──────── Extracto de la fuente

Por José Aníbal Campos
Crédito de la foto (izq.) Paul Celan en una lectura
Fráncfort del Meno, 1964 /
(der.) Portada de la edición príncipe
de Sinfonía inconclusa
Memoriosa encrucijada de amapolas (VIII Parte).
Los meses vieneses de Paul Celan
(diciembre de 1947-junio de 1948)
El tercer hombre: un personaje en los bajos fondos (Cap. 2 y Coda)
A partir de ese primer encuentro con su compatriota Georgi Maniu, se suceden en la novela las apariciones de Petre Margul, quien, en contra de su voluntad, se va viendo cada vez más involucrado en los turbios negocios de su amigo de juventud. El terrorífico fantasma de la Guerra Fría impregna aquí también, como en El tercer hombre, el ambiente criminal del estraperlo. Los autores de Zona internacional, Milo Dor y Reinhard Federmann, dan cuenta en un diálogo posterior —un diálogo entre Petre y Georgi que se nutre sin duda de los reportajes periodísticos proporcionados por Franz Kreuzer— del modo en que el mercado negro constituía la fuente de financiamiento para el secuestro de aquellas personas que eran de interés político para el Alto Mando soviético. Petre quiere saber con exactitud con qué trafica su amigo, y Georgi Maniu le responde que su mercancía son los cigarrillos. Veamos partes de ese diálogo:
—Pero ¿cómo es que colaboras entonces con los rusos? —preguntó Petre, sin comprender—. Los cigarrillos con americanos.

────────────────

- Instrucción 1: Transcribe del extracto sobre los meses vieneses de Paul Celan todo lo que va desde "Por José Aníbal" hasta "(Cap. 2 y Coda)".
- Instrucción 2: Según el extracto sobre los meses vieneses de Paul Celan, ¿quiénes son los autores de Zona internacional?
Las filas provienen de una fuente distinta.

──────── Sección de datos

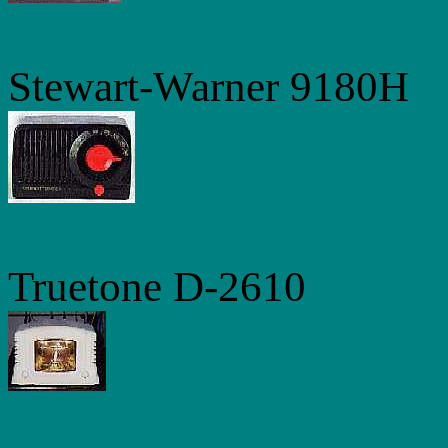
Stewart-Warner 9180H
Truetone D-2610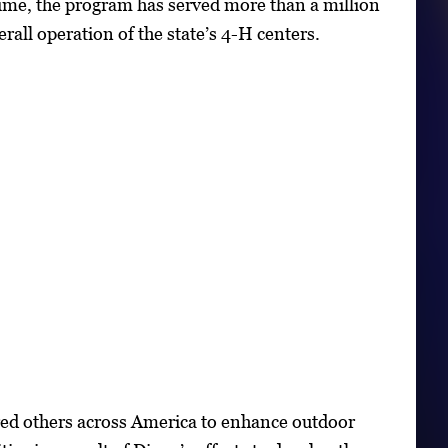
time, the program has served more than a million
all operation of the state’s 4-H centers.
ired others across America to enhance outdoor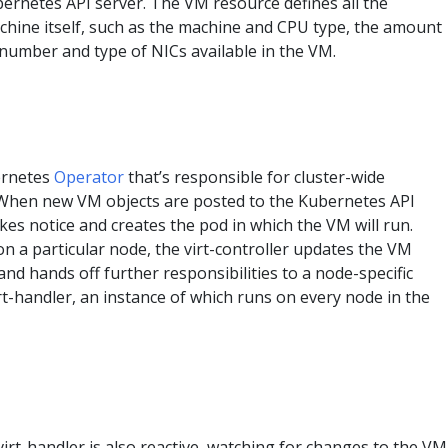
bernetes API server. The VM resource defines all the
achine itself, such as the machine and CPU type, the amount
number and type of NICs available in the VM.
bernetes
Operator
that’s responsible for cluster-wide
y. When new VM objects are posted to the Kubernetes API
takes notice and creates the pod in which the VM will run.
n a particular node, the virt-controller updates the VM
nd hands off further responsibilities to a node-specific
t-handler, an instance of which runs on every node in the
 virt-handler is also reactive, watching for changes to the VM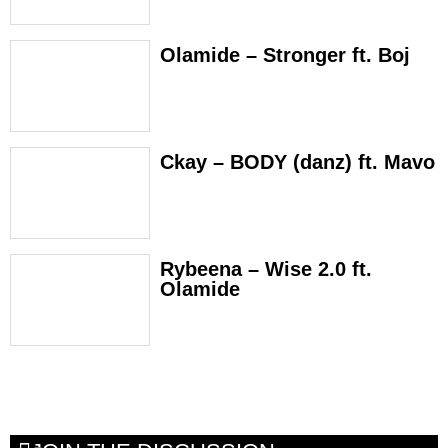
Olamide – Stronger ft. Boj
Ckay – BODY (danz) ft. Mavo
Rybeena – Wise 2.0 ft.
Olamide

────────────────

- Respuesta del ejercicio 1:
Por José Aníbal Campos
Crédito de la foto (izq.) Paul Celan en una lectura
Fráncfort del Meno, 1964 /
(der.) Portada de la edición príncipe
de Sinfonía inconclusa
Memoriosa encrucijada de amapolas (VIII Parte).
Los meses vieneses de Paul Celan
(diciembre de 1947-junio de 1948)
El tercer hombre: un personaje en los bajos fondos (Cap. 2 y Coda)

- Respuesta del ejercicio 2: Milo Dor y Reinhard Federmann.